Não me detenho aqui no potencial custo destes modernismos aliás, em linha com a constante alteração do nome dos ministérios e das secretarias de Estado, nem nessa pueril “necessidade de marketing” de se querer apor uma “marca” ao nosso Estado. O então Governo definiu a mudança como uma medida de eficiência duradoura, “uniformizando as identidades visuais dos vários organismos estatais”, assim como um meio de – imagine-se! – “reforçar a auto-estima dos portugueses”. Foi correcto o propósito de homogeneizar os logótipos departamentais que se vinham espalhando para satisfação da imaginação criativa por via de concursos.
O que achei lamentável foi o abuso de o “dono” do logótipo e da consequente parafernália documental (e não só) passar a ser o GOVERNO DE PORTUGAL. Basta olhar para uma receita médica do SNS e lá está esta expressão, como se o beneficiário tivesse que agradecer ao GOVERNO DE PORTUGAL a prescrição de medicamentos! Este modo de encimar os “papéis” não é correcto do ponto de vista linguístico e muito menos do ponto de vista político. O Governo é, politicamente, o órgão superior da Administração Pública (artigo 182º da Constituição) mas não se confunde com o Estado como um todo. Este está para além dos Executivos e tem outros órgãos de soberania desde o Presidente da Republica, ao poder legislativo e aos Tribunais.

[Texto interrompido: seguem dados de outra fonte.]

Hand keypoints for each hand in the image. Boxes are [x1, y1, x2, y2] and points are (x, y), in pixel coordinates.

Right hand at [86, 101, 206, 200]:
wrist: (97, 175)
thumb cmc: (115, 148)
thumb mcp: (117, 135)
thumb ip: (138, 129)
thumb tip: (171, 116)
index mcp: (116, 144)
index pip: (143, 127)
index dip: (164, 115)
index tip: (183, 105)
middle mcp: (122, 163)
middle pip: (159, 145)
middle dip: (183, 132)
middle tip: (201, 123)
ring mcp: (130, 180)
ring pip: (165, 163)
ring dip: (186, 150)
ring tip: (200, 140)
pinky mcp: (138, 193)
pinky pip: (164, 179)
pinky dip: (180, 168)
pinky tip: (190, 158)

Em boa hora, o actual Governo alterou o logótipo. Manteve o estilo e a bandeira nacional, mas passou a ler-se REPÚBLICA PORTUGUESA em vez de GOVERNO DE PORTUGAL.
Um pormenor? Certamente alguns dirão que sim, mas para mim, enquanto cidadão, trata-se de uma precisão de que não prescindo. A minha relação enquanto contribuinte, utilizador de serviços públicos, beneficiário da Segurança Social ou noutra qualquer condição é com o Estado e não é apropriável por este ou aquele Governo. Preferiria ESTADO PORTUGUÊS, mas aplaudo a alteração. Mas chega de mudanças e de “marcas”.